In Switzerland, as many as 11,000 staff will probably be laid off, the newspaper mentioned on Sunday. The 2 lenders collectively employed virtually 125,000 individuals on the finish of final 12 months, with about 30 per cent of the overall in Switzerland.
That variety of predicted layoffs dwarfs the 9,000 job cuts that Credit score Suisse had introduced earlier than the rescue by UBS final month.

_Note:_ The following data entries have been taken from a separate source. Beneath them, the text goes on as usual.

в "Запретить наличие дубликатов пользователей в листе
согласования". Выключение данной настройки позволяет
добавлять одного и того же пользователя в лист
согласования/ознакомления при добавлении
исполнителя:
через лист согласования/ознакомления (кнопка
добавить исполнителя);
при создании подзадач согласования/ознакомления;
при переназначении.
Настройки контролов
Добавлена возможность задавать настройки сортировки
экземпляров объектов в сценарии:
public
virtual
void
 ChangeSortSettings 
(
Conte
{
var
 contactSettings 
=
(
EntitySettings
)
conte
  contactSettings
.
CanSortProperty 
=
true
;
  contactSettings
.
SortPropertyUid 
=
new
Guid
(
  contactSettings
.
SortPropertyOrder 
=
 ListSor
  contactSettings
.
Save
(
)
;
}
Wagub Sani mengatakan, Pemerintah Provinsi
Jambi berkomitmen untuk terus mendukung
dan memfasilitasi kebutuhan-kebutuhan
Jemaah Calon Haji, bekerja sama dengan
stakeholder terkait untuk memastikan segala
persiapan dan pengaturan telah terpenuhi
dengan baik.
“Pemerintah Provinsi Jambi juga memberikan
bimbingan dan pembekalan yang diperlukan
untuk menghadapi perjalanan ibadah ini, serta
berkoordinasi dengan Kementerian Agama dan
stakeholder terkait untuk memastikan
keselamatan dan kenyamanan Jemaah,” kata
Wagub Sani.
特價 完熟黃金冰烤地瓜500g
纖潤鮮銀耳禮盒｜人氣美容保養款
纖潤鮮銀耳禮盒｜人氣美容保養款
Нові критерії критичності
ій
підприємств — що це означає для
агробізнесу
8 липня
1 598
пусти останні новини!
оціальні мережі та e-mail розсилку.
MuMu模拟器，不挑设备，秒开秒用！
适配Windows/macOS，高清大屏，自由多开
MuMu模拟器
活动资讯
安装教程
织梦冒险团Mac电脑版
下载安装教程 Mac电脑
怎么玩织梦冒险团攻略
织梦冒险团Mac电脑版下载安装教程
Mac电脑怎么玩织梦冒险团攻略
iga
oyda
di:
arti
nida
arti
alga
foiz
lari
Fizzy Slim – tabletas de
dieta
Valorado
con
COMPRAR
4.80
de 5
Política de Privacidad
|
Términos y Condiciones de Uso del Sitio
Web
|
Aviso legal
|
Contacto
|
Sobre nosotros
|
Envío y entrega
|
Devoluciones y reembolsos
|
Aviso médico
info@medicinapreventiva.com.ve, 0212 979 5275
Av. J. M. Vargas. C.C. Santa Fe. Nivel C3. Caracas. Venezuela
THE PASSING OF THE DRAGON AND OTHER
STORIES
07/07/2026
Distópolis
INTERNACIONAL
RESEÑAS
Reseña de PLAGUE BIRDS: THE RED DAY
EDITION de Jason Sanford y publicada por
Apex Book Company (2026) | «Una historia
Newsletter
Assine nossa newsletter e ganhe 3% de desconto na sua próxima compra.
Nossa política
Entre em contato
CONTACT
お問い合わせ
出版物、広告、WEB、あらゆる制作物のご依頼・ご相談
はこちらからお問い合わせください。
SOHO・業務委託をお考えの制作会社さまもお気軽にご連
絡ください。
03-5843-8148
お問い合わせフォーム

Provided that the merger creates important overlaps, it had been anticipated that last layoffs would attain a a number of of that quantity.
UBS didn’t instantly reply to a name outdoors of regular enterprise hours looking for remark.
The takeover by UBS of Credit score Suisse was unexpectedly organized by the Swiss authorities on March 19 to forestall a world monetary meltdown, following fears of contagion from the collapse of banks within the US.
UBS introduced on Wednesday it might convey again former chief government Sergio Ermotti to deal with the massive dangers concerned within the Swiss banking large’s controversial absorption of its troubled rival Credit score Suisse.
UBS chairman Colm Kelleher mentioned this week: “There’s an enormous quantity of threat in integrating these companies.”
Credit score Suisse was embroiled in a collection of scandals within the years main as much as a March 15 share value collapse, when investor confidence plunged following two financial institution failures within the US.
Amongst these was the chapter of the British monetary firm Greensill and the implosion of the US hedge fund Archegos.
It was additionally caught up in a bribery scandal in Mozambique involving loans to state-owned corporations and was fined $2 million in a cash laundering case linked to a Bulgarian cocaine community.